## Your assignment
Copy the records exactly, leaving out every picture.

== Segment start ==

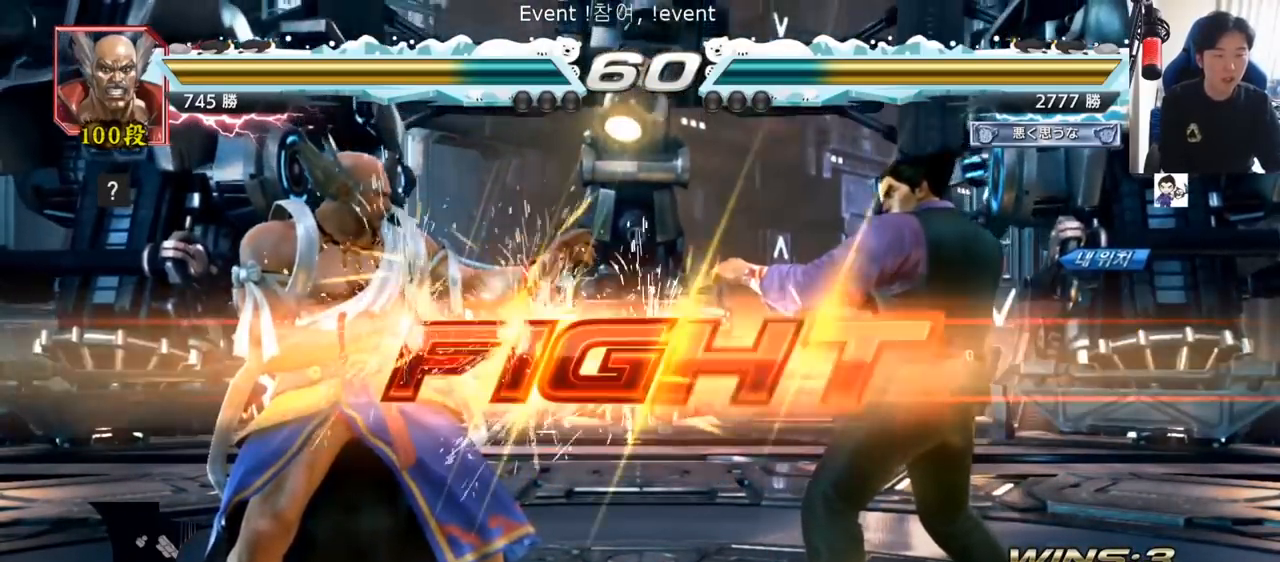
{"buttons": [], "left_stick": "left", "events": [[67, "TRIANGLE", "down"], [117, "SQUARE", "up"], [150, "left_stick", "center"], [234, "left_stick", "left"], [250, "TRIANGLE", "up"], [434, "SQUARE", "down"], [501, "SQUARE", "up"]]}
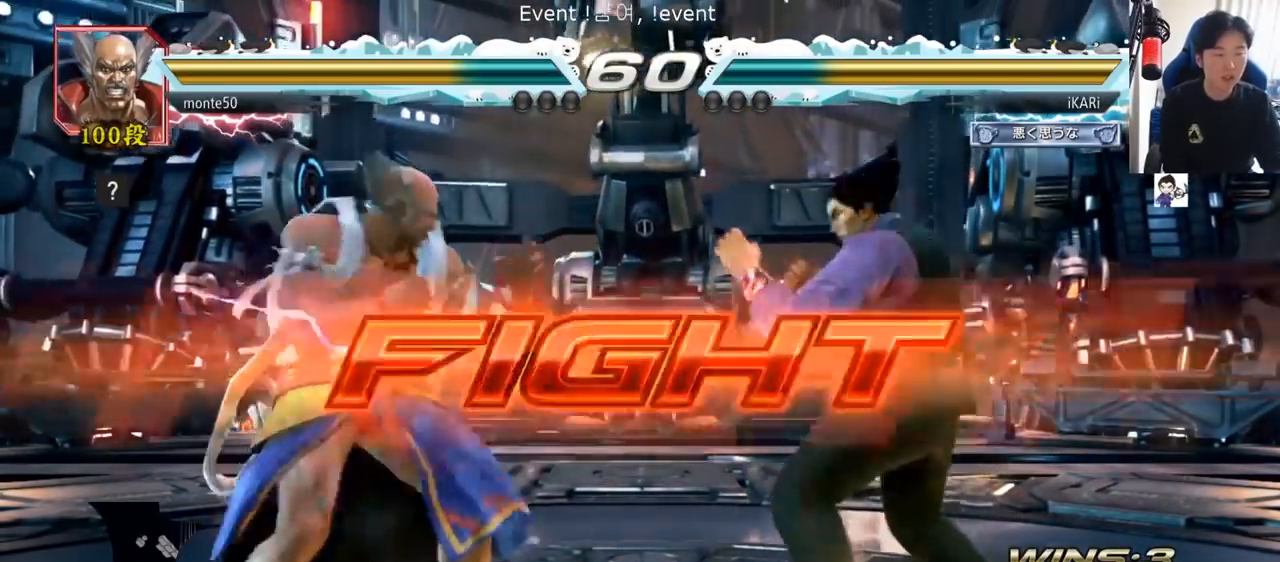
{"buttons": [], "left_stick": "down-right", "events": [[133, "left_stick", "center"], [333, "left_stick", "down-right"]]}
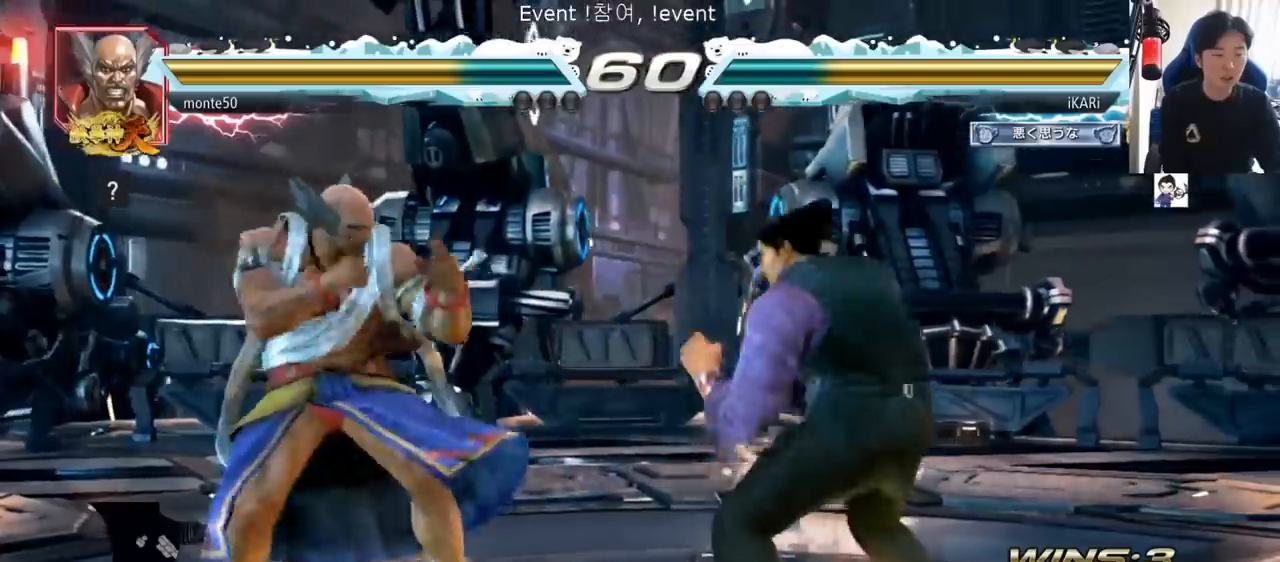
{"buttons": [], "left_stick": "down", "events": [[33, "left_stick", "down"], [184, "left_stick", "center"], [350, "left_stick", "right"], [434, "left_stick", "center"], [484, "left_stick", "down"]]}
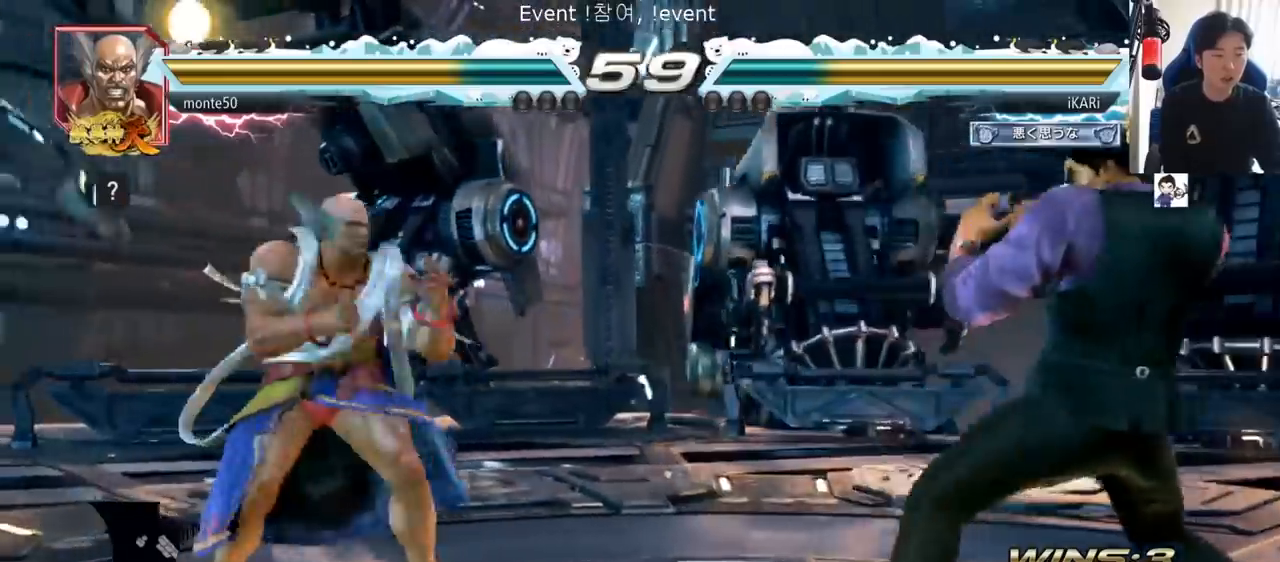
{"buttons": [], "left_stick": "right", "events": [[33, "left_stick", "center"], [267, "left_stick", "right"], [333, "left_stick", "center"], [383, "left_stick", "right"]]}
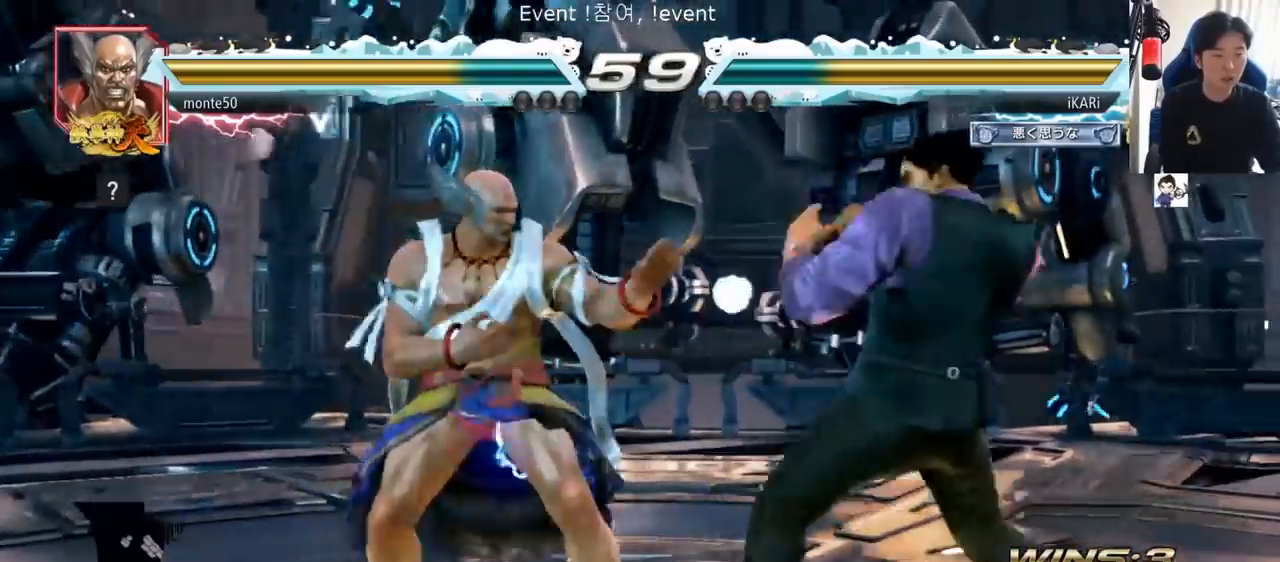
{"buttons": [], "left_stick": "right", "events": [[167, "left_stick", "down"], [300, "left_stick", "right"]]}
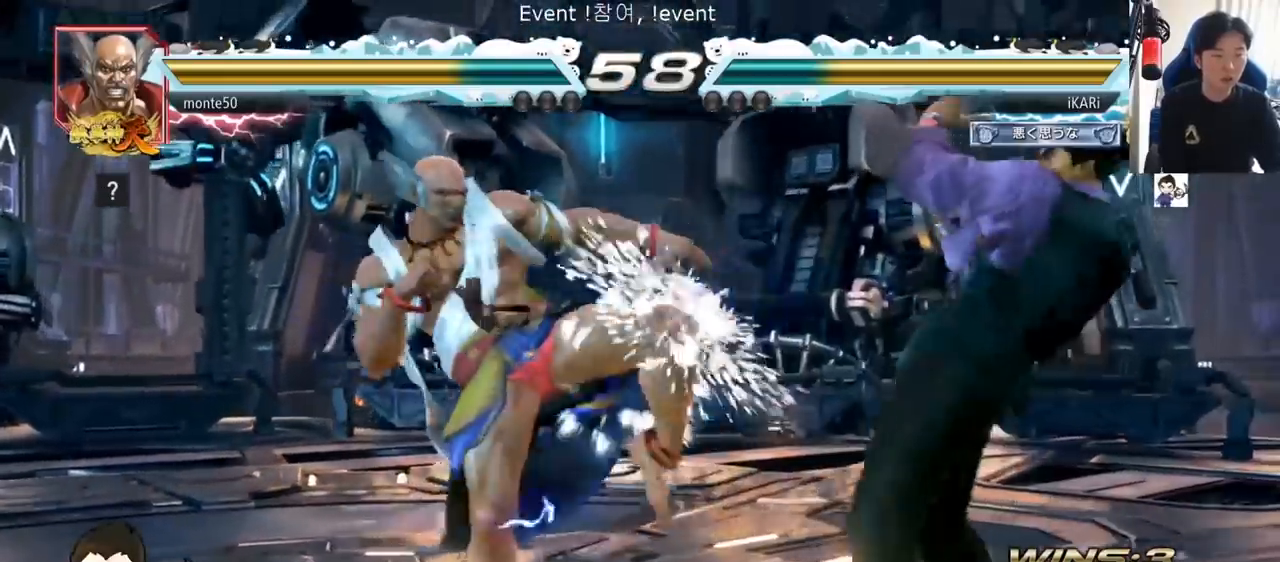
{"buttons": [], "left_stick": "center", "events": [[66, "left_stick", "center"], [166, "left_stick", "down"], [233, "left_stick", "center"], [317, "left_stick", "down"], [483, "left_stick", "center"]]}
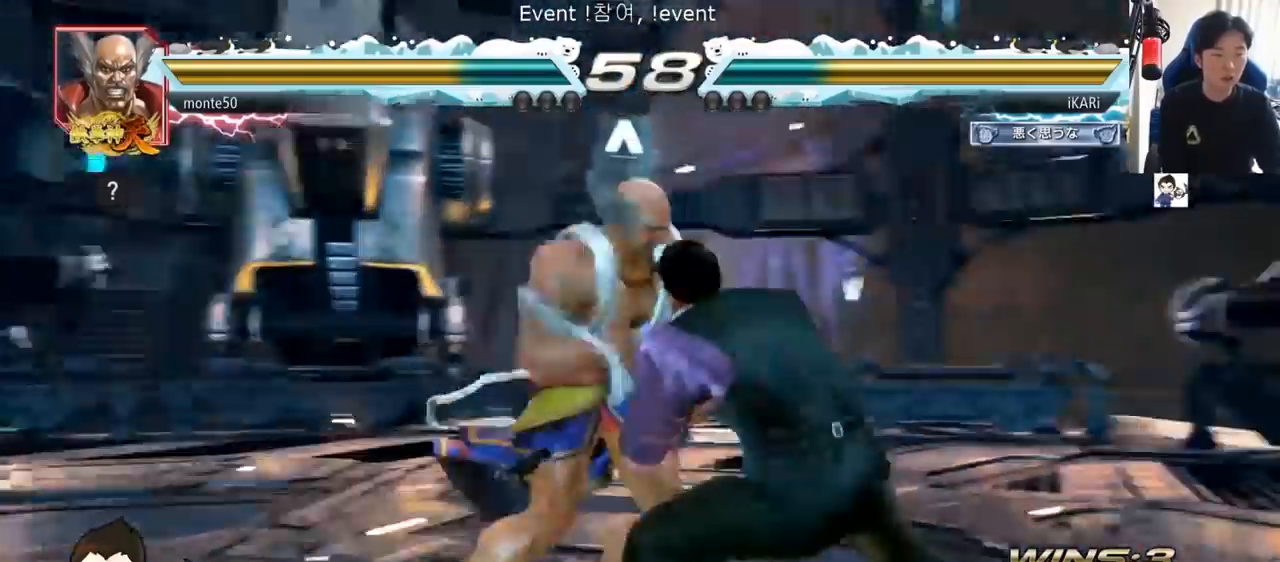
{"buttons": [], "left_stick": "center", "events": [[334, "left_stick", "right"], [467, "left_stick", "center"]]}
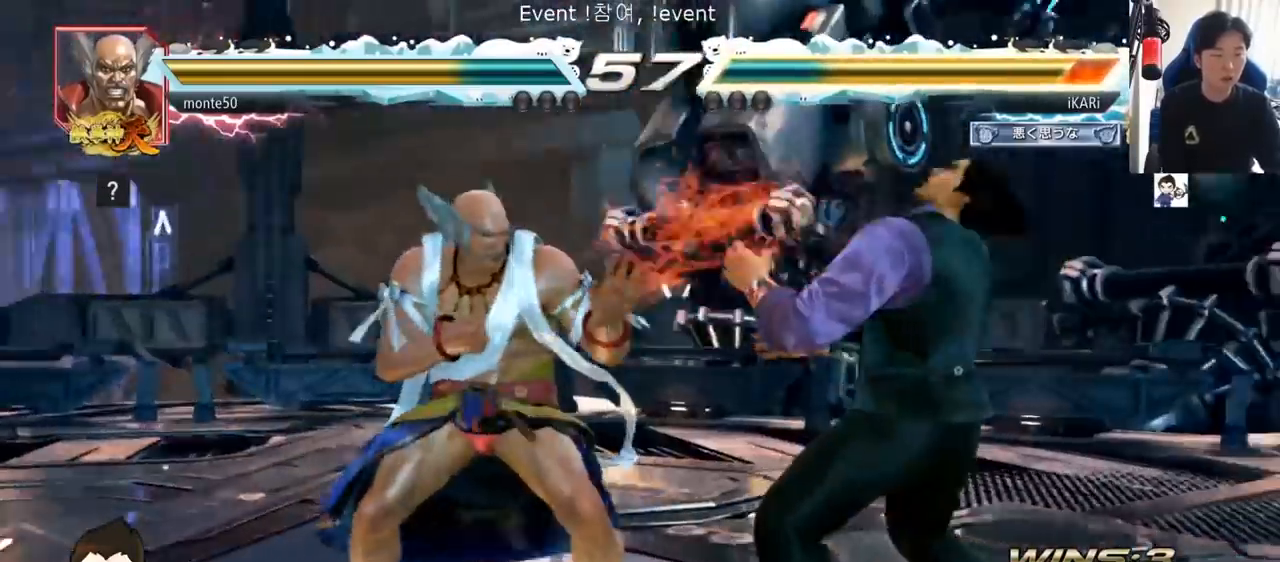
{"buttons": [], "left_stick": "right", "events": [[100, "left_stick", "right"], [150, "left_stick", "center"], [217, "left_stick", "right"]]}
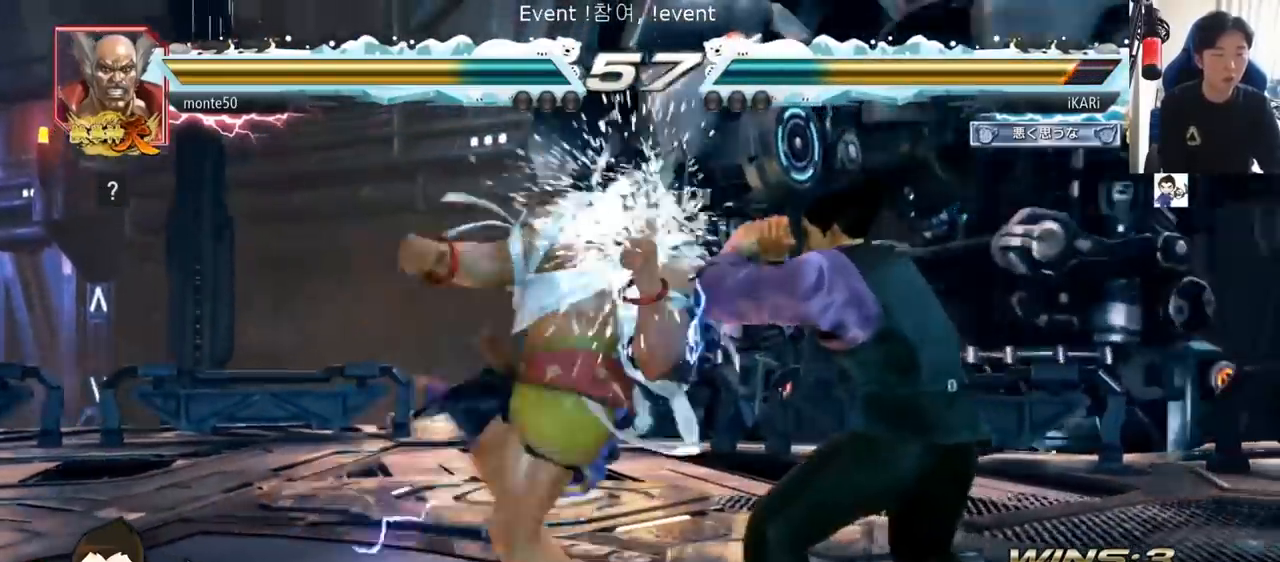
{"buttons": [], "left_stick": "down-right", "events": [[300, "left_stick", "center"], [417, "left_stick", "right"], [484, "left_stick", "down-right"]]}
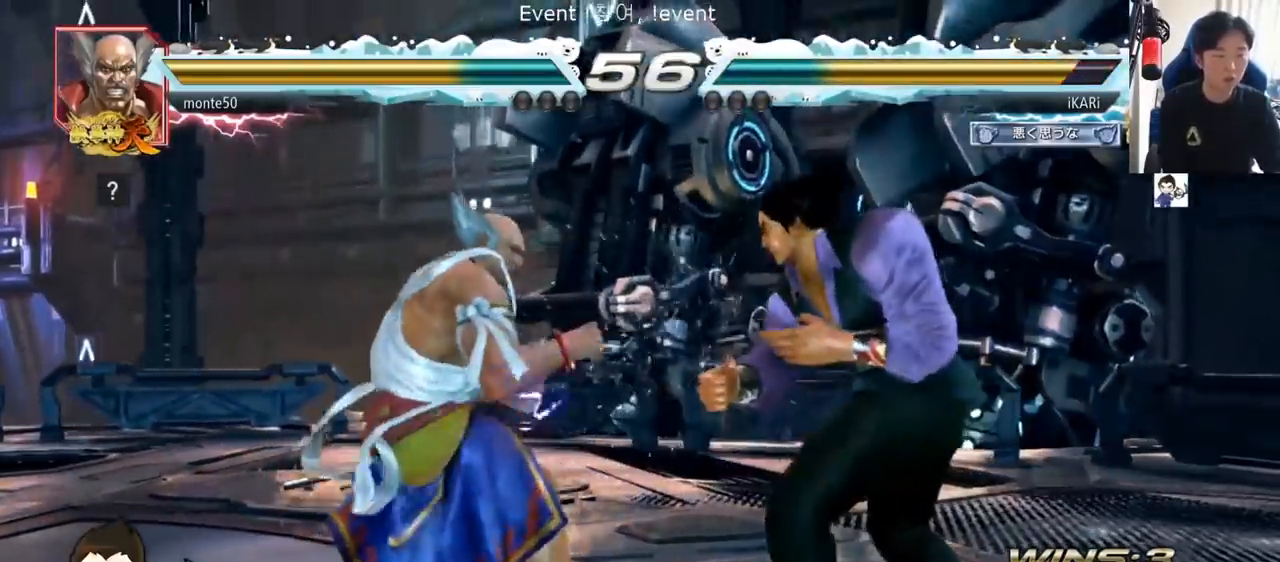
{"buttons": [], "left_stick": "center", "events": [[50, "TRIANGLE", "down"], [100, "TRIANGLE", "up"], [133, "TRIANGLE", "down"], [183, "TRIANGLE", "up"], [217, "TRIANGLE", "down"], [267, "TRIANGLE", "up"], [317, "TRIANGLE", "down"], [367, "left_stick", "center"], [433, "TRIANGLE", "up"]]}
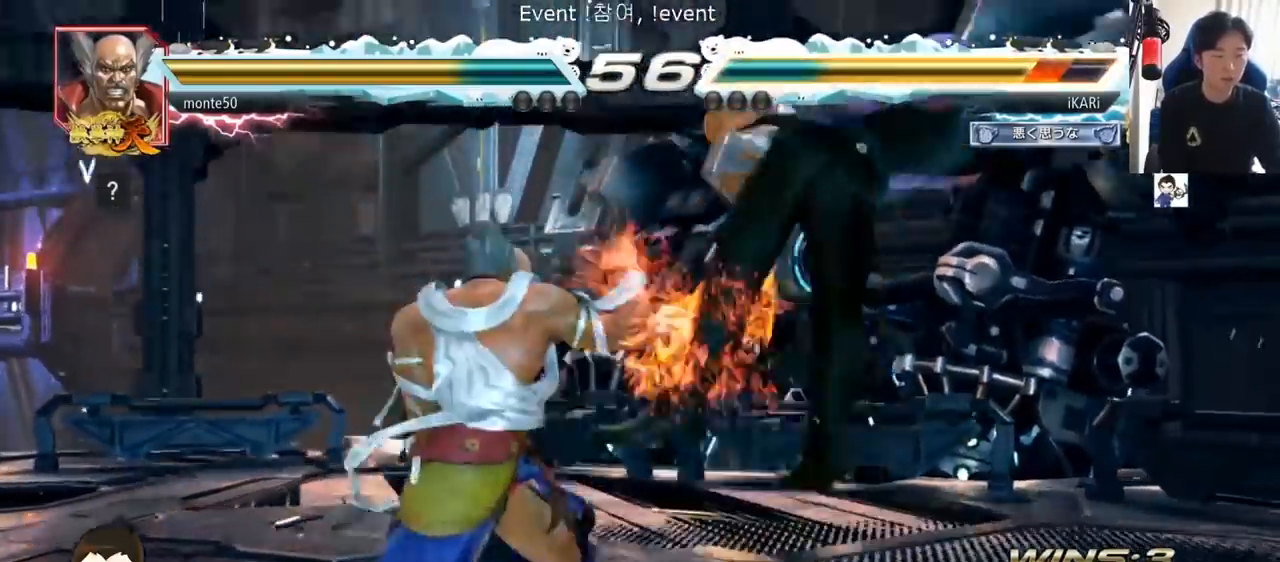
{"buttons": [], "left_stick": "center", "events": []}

== Segment end ==

## Answer space
{"buttons": [], "left_stick": "left", "events": [[67, "TRIANGLE", "down"], [117, "SQUARE", "up"], [150, "left_stick", "center"], [234, "left_stick", "left"], [250, "TRIANGLE", "up"], [434, "SQUARE", "down"], [501, "SQUARE", "up"]]}
{"buttons": [], "left_stick": "down-right", "events": [[133, "left_stick", "center"], [333, "left_stick", "down-right"]]}
{"buttons": [], "left_stick": "down", "events": [[33, "left_stick", "down"], [184, "left_stick", "center"], [350, "left_stick", "right"], [434, "left_stick", "center"], [484, "left_stick", "down"]]}
{"buttons": [], "left_stick": "right", "events": [[33, "left_stick", "center"], [267, "left_stick", "right"], [333, "left_stick", "center"], [383, "left_stick", "right"]]}
{"buttons": [], "left_stick": "right", "events": [[167, "left_stick", "down"], [300, "left_stick", "right"]]}
{"buttons": [], "left_stick": "center", "events": [[66, "left_stick", "center"], [166, "left_stick", "down"], [233, "left_stick", "center"], [317, "left_stick", "down"], [483, "left_stick", "center"]]}
{"buttons": [], "left_stick": "center", "events": [[334, "left_stick", "right"], [467, "left_stick", "center"]]}
{"buttons": [], "left_stick": "right", "events": [[100, "left_stick", "right"], [150, "left_stick", "center"], [217, "left_stick", "right"]]}
{"buttons": [], "left_stick": "down-right", "events": [[300, "left_stick", "center"], [417, "left_stick", "right"], [484, "left_stick", "down-right"]]}
{"buttons": [], "left_stick": "center", "events": [[50, "TRIANGLE", "down"], [100, "TRIANGLE", "up"], [133, "TRIANGLE", "down"], [183, "TRIANGLE", "up"], [217, "TRIANGLE", "down"], [267, "TRIANGLE", "up"], [317, "TRIANGLE", "down"], [367, "left_stick", "center"], [433, "TRIANGLE", "up"]]}
{"buttons": [], "left_stick": "center", "events": []}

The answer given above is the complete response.